Ela ressalta que a gestão vem melhorando nos últimos anos, mas que ainda há muito a ser feito.

Segundo a Prefeitura, no segundo semestre de 2018 a Secretaria Municipal da Saúde iniciou um projeto de reestruturação da Atenção Básica, “que tem como principal objetivo reorganizar os atendimentos, reduzir filas e otimizar o serviço oferecido à população”.

Um dos pilares, segundo o governo municipal, é “priorizar a descentralização de responsabilidades, autonomia e confiabilidade dos serviços de saúde”.

A secretaria ressalta que o tempo de espera por exames está diminuindo, e que “em fevereiro de 2019, das 55 especialidades médicas oferecidas pela Secretaria da Saúde, 62% tem fila de espera menor que dois meses e 40% menor que um mês”.

Dengue

Para cumprir o ODS 3 na íntegra, Ribeirão Preto precisa tomar medidas para estancar as epidemias de doenças transmitidas pelo mosquito Aedes aegypti. Historicamente o município sofre com a dengue e, desde 2016, entrou em alerta também para zika e chikungunya.

Entre 2000 e 2017, a população sofreu 10 anos considerados epidêmicos de dengue (2001, de 2006 a 2011, 2013, 2015 e 2016).

Apenas nesse período mais crítico, foram 121.030 casos confirmados da doença. Entre eles 731 bebês com menos de 1 ano.

O pior período foi em 2016, com 35.043 confirmações de dengue, além de 5.509 casos suspeitos de zika e 153 de Chikungunya.
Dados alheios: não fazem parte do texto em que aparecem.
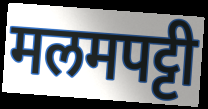
मलमपट्टीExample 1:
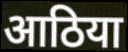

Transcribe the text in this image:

आठिया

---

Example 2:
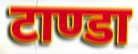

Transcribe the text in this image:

टाण्डा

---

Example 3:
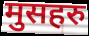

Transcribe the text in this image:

मुसहरु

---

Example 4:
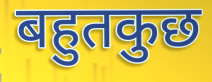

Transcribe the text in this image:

बहुतकुछ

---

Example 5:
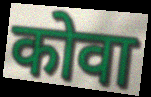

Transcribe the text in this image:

कोवाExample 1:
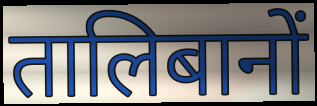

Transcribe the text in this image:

तालिबानों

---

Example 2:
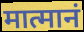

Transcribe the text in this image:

मात्मानं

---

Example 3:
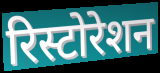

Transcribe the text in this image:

रिस्टोरेशन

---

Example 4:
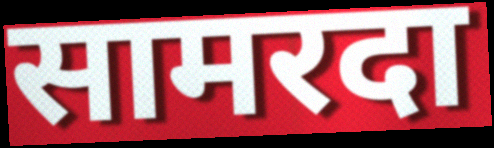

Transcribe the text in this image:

सामरदा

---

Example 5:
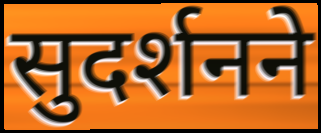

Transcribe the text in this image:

सुदर्शनने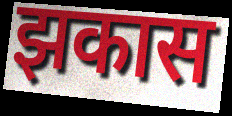
झकासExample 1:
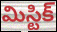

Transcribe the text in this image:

మిస్టిక్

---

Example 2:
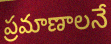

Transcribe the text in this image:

ప్రమాణాలనే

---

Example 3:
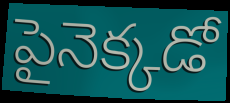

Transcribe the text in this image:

పైనెక్కడో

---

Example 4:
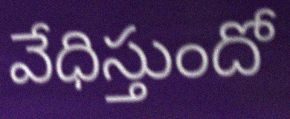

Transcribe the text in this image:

వేధిస్తుందో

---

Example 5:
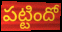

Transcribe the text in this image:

Ao todo, 6 em cada 100 moradores foram afetados pelo Aedes aegypti naquele ano.

Especialistas apontam que as epidemias são cíclicas, e dependem de fatores como volume de chuvas e qual vírus está circulando (a dengue possui quatro tipos).

A prevenção está diretamente ligada à conscientização da população – em algumas cidades, até 90% dos focos do mosquito estão dentro das residências. Porém, o poder público tem o seu papel de fiscalizar e orientar os munícipes, além de tomar medidas para limpeza de terrenos abandonados.

Essas epidemias custam caro. Segundo a consultoria Sense Company. Em 2016 o Aedes deu um prejuízo de R$ 2,3 bilhões à economia brasileira, considerando desde o tratamento até as perdas para as empresas pelo afastamento de funcionários.

E são prejudiciais não apenas no bolso: 41 ribeirão-pretanos morreram entre 2010 e 2016 vítimas da dengue.